I get where you’re coming from. The ghosting and other women thing during separation is common, but that doesn’t make it hurt any less.
You can’t forgive him until you forgive yourself first. And I know that sounds backwards because YOU didn’t do anything wrong, right? But we have to forgive ourselves for staying, for hoping, for all those moments we ignored our intuition, for the times we projected our own wounds onto them. Can I just rant for a second? The whole ‘triggered behavior vs. patterns’ thing drives me crazy because everyone wants to excuse everything as ‘oh we were just triggered!’
Being triggered explains one mistake, maybe two. But patterns of boundary-crossing? That’s different.
Your DM ghosting you repeatedly and being with other women - you need to look at whether that was a one-time reaction to fear or if it became a pattern of disrespect. What helped me was shifting my focus away from whether he’d come back or apologize, and instead asking myself: ‘What do I need to heal in myself?’ When I stopped chasing reconciliation and started working on my own healing, things changed.

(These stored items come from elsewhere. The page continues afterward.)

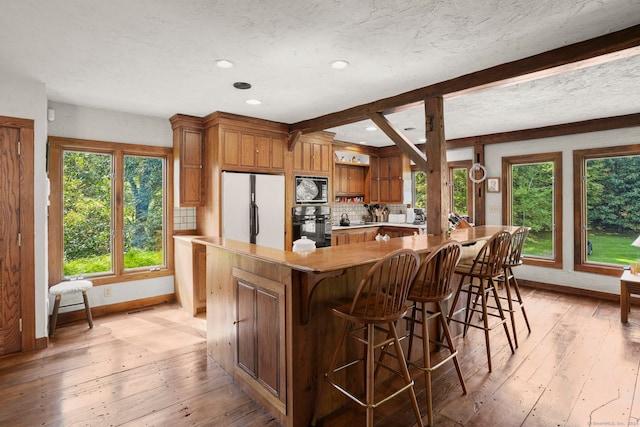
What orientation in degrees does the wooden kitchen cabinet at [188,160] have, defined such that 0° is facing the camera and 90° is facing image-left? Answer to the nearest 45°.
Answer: approximately 315°

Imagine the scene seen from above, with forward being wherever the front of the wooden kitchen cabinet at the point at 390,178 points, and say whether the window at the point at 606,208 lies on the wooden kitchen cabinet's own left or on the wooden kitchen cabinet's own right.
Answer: on the wooden kitchen cabinet's own left

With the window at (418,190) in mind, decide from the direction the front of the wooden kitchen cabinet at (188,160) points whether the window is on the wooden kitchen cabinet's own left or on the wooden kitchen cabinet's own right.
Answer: on the wooden kitchen cabinet's own left

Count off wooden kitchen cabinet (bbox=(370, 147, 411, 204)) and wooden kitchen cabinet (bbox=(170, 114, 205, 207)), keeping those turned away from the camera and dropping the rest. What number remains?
0

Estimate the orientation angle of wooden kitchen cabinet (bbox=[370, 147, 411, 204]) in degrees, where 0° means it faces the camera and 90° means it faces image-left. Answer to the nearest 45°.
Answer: approximately 45°

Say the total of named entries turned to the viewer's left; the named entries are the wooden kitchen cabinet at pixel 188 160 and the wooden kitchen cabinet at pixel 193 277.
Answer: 0

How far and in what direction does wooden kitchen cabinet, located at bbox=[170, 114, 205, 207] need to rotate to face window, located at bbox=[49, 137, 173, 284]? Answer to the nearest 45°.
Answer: approximately 135° to its right

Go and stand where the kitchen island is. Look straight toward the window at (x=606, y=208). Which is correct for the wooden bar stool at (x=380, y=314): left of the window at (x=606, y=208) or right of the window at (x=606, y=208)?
right

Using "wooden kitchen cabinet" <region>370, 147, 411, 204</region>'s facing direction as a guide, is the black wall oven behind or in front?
in front

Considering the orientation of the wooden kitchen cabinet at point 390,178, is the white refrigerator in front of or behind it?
in front
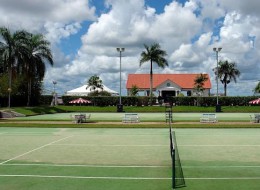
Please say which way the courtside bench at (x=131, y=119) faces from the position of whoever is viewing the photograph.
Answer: facing the viewer
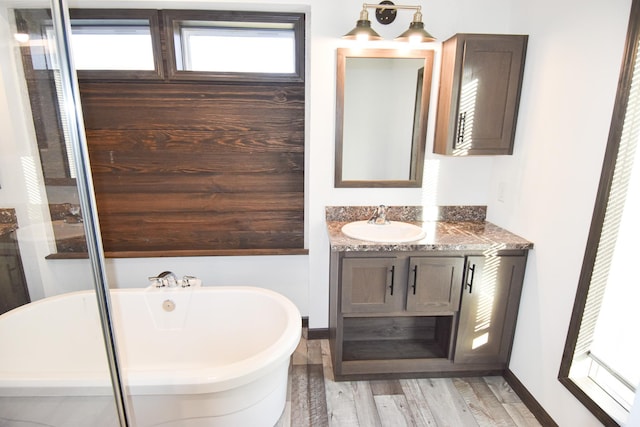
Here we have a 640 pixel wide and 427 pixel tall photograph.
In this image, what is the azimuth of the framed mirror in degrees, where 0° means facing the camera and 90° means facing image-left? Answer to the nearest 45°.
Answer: approximately 0°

It took a couple years, but that internal work is what eventually created space for real forgiveness, not the fake ‘I’m over it’ kind, but genuine release.
I’ve realized that forgiveness for me came when I understood we were both reacting from wounded places during separation (I went through this with a false twin too). But forgiving him doesn’t mean you have to accept what happened. You’re not that person anymore with those same boundaries.
Forgiving someone is one thing, but your body still remembers what happened. You can decide to forgive them mentally, but that doesn’t mean your nervous system has caught up yet. That part takes different work.
Forgiveness doesn’t mean you pretend nothing happened or accept the same treatment again. I had to forgive my DM for my own peace, but I also made it clear that those old patterns won’t fly anymore. I did a cord-cutting meditation that helped me release the resentment without releasing the connection. Sounds contradictory, but it worked.
Never even thought that it would be a thing. I’m not saying they’re an angel, but neither was I. I’ve not felt the need to forgive them but neither felt like they would need forgiven.